Rewrite the listing as a numbered list with one line per item, covering every line and leaving out the blank ones.

ENTRIES SHOWN -
╭──

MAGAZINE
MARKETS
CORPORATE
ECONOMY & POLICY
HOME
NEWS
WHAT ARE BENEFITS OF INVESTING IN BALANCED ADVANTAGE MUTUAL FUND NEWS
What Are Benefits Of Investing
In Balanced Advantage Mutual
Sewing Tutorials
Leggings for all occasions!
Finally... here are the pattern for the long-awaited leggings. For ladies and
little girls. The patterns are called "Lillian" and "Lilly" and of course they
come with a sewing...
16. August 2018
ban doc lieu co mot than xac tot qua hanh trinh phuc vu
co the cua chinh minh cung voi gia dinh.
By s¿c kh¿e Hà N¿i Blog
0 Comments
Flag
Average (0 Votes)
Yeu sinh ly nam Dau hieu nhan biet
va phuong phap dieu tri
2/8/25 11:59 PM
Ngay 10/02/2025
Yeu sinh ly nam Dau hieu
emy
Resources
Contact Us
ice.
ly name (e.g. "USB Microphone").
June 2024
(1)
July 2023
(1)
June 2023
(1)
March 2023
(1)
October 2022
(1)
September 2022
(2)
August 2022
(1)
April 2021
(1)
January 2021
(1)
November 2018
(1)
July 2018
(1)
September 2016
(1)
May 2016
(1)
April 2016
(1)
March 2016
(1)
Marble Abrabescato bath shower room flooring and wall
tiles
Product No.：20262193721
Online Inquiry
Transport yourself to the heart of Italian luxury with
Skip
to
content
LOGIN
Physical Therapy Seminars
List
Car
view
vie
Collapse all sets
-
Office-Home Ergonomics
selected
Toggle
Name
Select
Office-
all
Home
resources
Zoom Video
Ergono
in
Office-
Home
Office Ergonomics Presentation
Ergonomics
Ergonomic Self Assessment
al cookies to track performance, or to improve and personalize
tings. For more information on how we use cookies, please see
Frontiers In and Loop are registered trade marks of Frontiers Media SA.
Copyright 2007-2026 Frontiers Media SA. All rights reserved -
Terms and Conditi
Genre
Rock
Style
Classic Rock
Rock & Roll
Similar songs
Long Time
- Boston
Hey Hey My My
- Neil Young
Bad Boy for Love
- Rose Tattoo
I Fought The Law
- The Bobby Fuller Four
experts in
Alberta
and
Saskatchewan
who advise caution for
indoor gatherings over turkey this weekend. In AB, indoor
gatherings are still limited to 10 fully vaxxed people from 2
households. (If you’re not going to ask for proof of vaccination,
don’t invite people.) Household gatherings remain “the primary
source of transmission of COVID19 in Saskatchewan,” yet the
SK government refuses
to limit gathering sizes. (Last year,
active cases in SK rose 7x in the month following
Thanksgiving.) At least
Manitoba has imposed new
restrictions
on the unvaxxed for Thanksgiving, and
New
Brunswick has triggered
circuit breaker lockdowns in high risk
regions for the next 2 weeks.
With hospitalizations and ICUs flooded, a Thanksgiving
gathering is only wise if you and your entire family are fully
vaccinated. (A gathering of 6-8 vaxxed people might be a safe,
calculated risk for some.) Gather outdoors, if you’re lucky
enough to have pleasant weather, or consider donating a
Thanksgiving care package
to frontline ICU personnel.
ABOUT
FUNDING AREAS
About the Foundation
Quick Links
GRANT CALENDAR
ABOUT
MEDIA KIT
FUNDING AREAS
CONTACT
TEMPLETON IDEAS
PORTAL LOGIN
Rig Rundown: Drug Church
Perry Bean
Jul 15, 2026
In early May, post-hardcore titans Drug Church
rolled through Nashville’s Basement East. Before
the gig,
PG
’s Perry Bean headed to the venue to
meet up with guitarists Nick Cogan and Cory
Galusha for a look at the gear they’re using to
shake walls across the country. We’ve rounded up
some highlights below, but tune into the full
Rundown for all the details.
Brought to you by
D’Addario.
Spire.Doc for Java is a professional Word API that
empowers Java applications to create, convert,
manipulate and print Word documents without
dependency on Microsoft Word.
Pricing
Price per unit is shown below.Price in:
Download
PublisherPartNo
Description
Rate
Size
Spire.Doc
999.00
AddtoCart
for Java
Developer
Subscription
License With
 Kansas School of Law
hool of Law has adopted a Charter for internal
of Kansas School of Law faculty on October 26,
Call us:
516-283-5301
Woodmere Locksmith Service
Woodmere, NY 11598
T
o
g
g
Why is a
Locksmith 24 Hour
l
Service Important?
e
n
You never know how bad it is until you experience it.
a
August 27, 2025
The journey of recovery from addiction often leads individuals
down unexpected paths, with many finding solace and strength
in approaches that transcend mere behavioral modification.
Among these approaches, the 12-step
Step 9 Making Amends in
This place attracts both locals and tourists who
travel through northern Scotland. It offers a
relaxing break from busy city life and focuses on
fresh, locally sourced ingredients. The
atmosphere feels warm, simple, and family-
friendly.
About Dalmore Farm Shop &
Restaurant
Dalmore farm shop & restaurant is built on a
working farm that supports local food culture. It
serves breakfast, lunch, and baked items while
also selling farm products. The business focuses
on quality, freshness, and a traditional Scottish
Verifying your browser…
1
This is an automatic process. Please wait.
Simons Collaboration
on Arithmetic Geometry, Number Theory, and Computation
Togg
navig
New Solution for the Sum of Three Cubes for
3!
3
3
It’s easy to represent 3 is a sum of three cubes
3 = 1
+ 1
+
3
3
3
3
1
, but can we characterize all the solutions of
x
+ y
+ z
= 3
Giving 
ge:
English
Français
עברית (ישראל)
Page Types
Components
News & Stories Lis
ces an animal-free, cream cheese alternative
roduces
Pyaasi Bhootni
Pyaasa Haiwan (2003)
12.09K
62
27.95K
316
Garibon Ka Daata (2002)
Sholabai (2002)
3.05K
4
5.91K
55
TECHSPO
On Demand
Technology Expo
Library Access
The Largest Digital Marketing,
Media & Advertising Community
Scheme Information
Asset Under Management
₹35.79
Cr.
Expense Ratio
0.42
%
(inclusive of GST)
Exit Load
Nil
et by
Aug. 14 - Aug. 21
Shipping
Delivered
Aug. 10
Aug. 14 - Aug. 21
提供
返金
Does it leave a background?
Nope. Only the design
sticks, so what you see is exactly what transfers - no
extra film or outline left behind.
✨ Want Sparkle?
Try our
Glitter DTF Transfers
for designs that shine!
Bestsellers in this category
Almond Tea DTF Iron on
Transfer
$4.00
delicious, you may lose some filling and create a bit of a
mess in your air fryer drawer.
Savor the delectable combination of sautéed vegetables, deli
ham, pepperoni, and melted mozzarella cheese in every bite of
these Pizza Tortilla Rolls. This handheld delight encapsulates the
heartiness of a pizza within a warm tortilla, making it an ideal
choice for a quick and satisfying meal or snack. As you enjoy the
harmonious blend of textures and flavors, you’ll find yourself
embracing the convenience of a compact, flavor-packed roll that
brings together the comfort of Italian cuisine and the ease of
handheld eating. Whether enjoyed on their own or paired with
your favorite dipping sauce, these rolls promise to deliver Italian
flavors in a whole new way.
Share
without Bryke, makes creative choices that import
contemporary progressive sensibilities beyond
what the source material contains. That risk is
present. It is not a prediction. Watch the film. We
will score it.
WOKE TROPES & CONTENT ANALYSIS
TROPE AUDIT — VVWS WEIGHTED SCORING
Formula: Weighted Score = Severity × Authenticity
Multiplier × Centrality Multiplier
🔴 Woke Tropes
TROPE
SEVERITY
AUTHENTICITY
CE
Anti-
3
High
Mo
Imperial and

╰──

EXERCISE OUTPUT -
1. MAGAZINE
2. MARKETS
3. CORPORATE
4. ECONOMY & POLICY
5. HOME
6. NEWS
7. WHAT ARE BENEFITS OF INVESTING IN BALANCED ADVANTAGE MUTUAL FUND NEWS
8. What Are Benefits Of Investing
9. In Balanced Advantage Mutual
10. Sewing Tutorials
11. Leggings for all occasions!
12. Finally... here are the pattern for the long-awaited leggings. For ladies and
13. little girls. The patterns are called "Lillian" and "Lilly" and of course they
14. come with a sewing...
15. 16. August 2018
16. ban doc lieu co mot than xac tot qua hanh trinh phuc vu
17. co the cua chinh minh cung voi gia dinh.
18. By s¿c kh¿e Hà N¿i Blog
19. 0 Comments
20. Flag
21. Average (0 Votes)
22. Yeu sinh ly nam Dau hieu nhan biet
23. va phuong phap dieu tri
24. 2/8/25 11:59 PM
25. Ngay 10/02/2025
26. Yeu sinh ly nam Dau hieu
27. emy
28. Resources
29. Contact Us
30. ice.
31. ly name (e.g. "USB Microphone").
32. June 2024
33. (1)
34. July 2023
35. (1)
36. June 2023
37. (1)
38. March 2023
39. (1)
40. October 2022
41. (1)
42. September 2022
43. (2)
44. August 2022
45. (1)
46. April 2021
47. (1)
48. January 2021
49. (1)
50. November 2018
51. (1)
52. July 2018
53. (1)
54. September 2016
55. (1)
56. May 2016
57. (1)
58. April 2016
59. (1)
60. March 2016
61. (1)
62. Marble Abrabescato bath shower room flooring and wall
63. tiles
64. Product No.：20262193721
65. Online Inquiry
66. Transport yourself to the heart of Italian luxury with
67. Skip
68. to
69. content
70. LOGIN
71. Physical Therapy Seminars
72. List
73. Car
74. view
75. vie
76. Collapse all sets
77. -
78. Office-Home Ergonomics
79. selected
80. Toggle
81. Name
82. Select
83. Office-
84. all
85. Home
86. resources
87. Zoom Video
88. Ergono
89. in
90. Office-
91. Home
92. Office Ergonomics Presentation
93. Ergonomics
94. Ergonomic Self Assessment
95. al cookies to track performance, or to improve and personalize
96. tings. For more information on how we use cookies, please see
97. Frontiers In and Loop are registered trade marks of Frontiers Media SA.
98. Copyright 2007-2026 Frontiers Media SA. All rights reserved -
99. Terms and Conditi
100. Genre
101. Rock
102. Style
103. Classic Rock
104. Rock & Roll
105. Similar songs
106. Long Time
107. - Boston
108. Hey Hey My My
109. - Neil Young
110. Bad Boy for Love
111. - Rose Tattoo
112. I Fought The Law
113. - The Bobby Fuller Four
114. experts in
115. Alberta
116. and
117. Saskatchewan
118. who advise caution for
119. indoor gatherings over turkey this weekend. In AB, indoor
120. gatherings are still limited to 10 fully vaxxed people from 2
121. households. (If you’re not going to ask for proof of vaccination,
122. don’t invite people.) Household gatherings remain “the primary
123. source of transmission of COVID19 in Saskatchewan,” yet the
124. SK government refuses
125. to limit gathering sizes. (Last year,
126. active cases in SK rose 7x in the month following
127. Thanksgiving.) At least
128. Manitoba has imposed new
129. restrictions
130. on the unvaxxed for Thanksgiving, and
131. New
132. Brunswick has triggered
133. circuit breaker lockdowns in high risk
134. regions for the next 2 weeks.
135. With hospitalizations and ICUs flooded, a Thanksgiving
136. gathering is only wise if you and your entire family are fully
137. vaccinated. (A gathering of 6-8 vaxxed people might be a safe,
138. calculated risk for some.) Gather outdoors, if you’re lucky
139. enough to have pleasant weather, or consider donating a
140. Thanksgiving care package
141. to frontline ICU personnel.
142. ABOUT
143. FUNDING AREAS
144. About the Foundation
145. Quick Links
146. GRANT CALENDAR
147. ABOUT
148. MEDIA KIT
149. FUNDING AREAS
150. CONTACT
151. TEMPLETON IDEAS
152. PORTAL LOGIN
153. Rig Rundown: Drug Church
154. Perry Bean
155. Jul 15, 2026
156. In early May, post-hardcore titans Drug Church
157. rolled through Nashville’s Basement East. Before
158. the gig,
159. PG
160. ’s Perry Bean headed to the venue to
161. meet up with guitarists Nick Cogan and Cory
162. Galusha for a look at the gear they’re using to
163. shake walls across the country. We’ve rounded up
164. some highlights below, but tune into the full
165. Rundown for all the details.
166. Brought to you by
167. D’Addario.
168. Spire.Doc for Java is a professional Word API that
169. empowers Java applications to create, convert,
170. manipulate and print Word documents without
171. dependency on Microsoft Word.
172. Pricing
173. Price per unit is shown below.Price in:
174. Download
175. PublisherPartNo
176. Description
177. Rate
178. Size
179. Spire.Doc
180. 999.00
181. AddtoCart
182. for Java
183. Developer
184. Subscription
185. License With
186.  Kansas School of Law
187. hool of Law has adopted a Charter for internal
188. of Kansas School of Law faculty on October 26,
189. Call us:
190. 516-283-5301
191. Woodmere Locksmith Service
192. Woodmere, NY 11598
193. T
194. o
195. g
196. g
197. Why is a
198. Locksmith 24 Hour
199. l
200. Service Important?
201. e
202. n
203. You never know how bad it is until you experience it.
204. a
205. August 27, 2025
206. The journey of recovery from addiction often leads individuals
207. down unexpected paths, with many finding solace and strength
208. in approaches that transcend mere behavioral modification.
209. Among these approaches, the 12-step
210. Step 9 Making Amends in
211. This place attracts both locals and tourists who
212. travel through northern Scotland. It offers a
213. relaxing break from busy city life and focuses on
214. fresh, locally sourced ingredients. The
215. atmosphere feels warm, simple, and family-
216. friendly.
217. About Dalmore Farm Shop &
218. Restaurant
219. Dalmore farm shop & restaurant is built on a
220. working farm that supports local food culture. It
221. serves breakfast, lunch, and baked items while
222. also selling farm products. The business focuses
223. on quality, freshness, and a traditional Scottish
224. Verifying your browser…
225. 1
226. This is an automatic process. Please wait.
227. Simons Collaboration
228. on Arithmetic Geometry, Number Theory, and Computation
229. Togg
230. navig
231. New Solution for the Sum of Three Cubes for
232. 3!
233. 3
234. 3
235. It’s easy to represent 3 is a sum of three cubes
236. 3 = 1
237. + 1
238. +
239. 3
240. 3
241. 3
242. 3
243. 1
244. , but can we characterize all the solutions of
245. x
246. + y
247. + z
248. = 3
249. Giving 
250. ge:
251. English
252. Français
253. עברית (ישראל)
254. Page Types
255. Components
256. News & Stories Lis
257. ces an animal-free, cream cheese alternative
258. roduces
259. Pyaasi Bhootni
260. Pyaasa Haiwan (2003)
261. 12.09K
262. 62
263. 27.95K
264. 316
265. Garibon Ka Daata (2002)
266. Sholabai (2002)
267. 3.05K
268. 4
269. 5.91K
270. 55
271. TECHSPO
272. On Demand
273. Technology Expo
274. Library Access
275. The Largest Digital Marketing,
276. Media & Advertising Community
277. Scheme Information
278. Asset Under Management
279. ₹35.79
280. Cr.
281. Expense Ratio
282. 0.42
283. %
284. (inclusive of GST)
285. Exit Load
286. Nil
287. et by
288. Aug. 14 - Aug. 21
289. Shipping
290. Delivered
291. Aug. 10
292. Aug. 14 - Aug. 21
293. 提供
294. 返金
295. Does it leave a background?
296. Nope. Only the design
297. sticks, so what you see is exactly what transfers - no
298. extra film or outline left behind.
299. ✨ Want Sparkle?
300. Try our
301. Glitter DTF Transfers
302. for designs that shine!
303. Bestsellers in this category
304. Almond Tea DTF Iron on
305. Transfer
306. $4.00
307. delicious, you may lose some filling and create a bit of a
308. mess in your air fryer drawer.
309. Savor the delectable combination of sautéed vegetables, deli
310. ham, pepperoni, and melted mozzarella cheese in every bite of
311. these Pizza Tortilla Rolls. This handheld delight encapsulates the
312. heartiness of a pizza within a warm tortilla, making it an ideal
313. choice for a quick and satisfying meal or snack. As you enjoy the
314. harmonious blend of textures and flavors, you’ll find yourself
315. embracing the convenience of a compact, flavor-packed roll that
316. brings together the comfort of Italian cuisine and the ease of
317. handheld eating. Whether enjoyed on their own or paired with
318. your favorite dipping sauce, these rolls promise to deliver Italian
319. flavors in a whole new way.
320. Share
321. without Bryke, makes creative choices that import
322. contemporary progressive sensibilities beyond
323. what the source material contains. That risk is
324. present. It is not a prediction. Watch the film. We
325. will score it.
326. WOKE TROPES & CONTENT ANALYSIS
327. TROPE AUDIT — VVWS WEIGHTED SCORING
328. Formula: Weighted Score = Severity × Authenticity
329. Multiplier × Centrality Multiplier
330. 🔴 Woke Tropes
331. TROPE
332. SEVERITY
333. AUTHENTICITY
334. CE
335. Anti-
336. 3
337. High
338. Mo
339. Imperial and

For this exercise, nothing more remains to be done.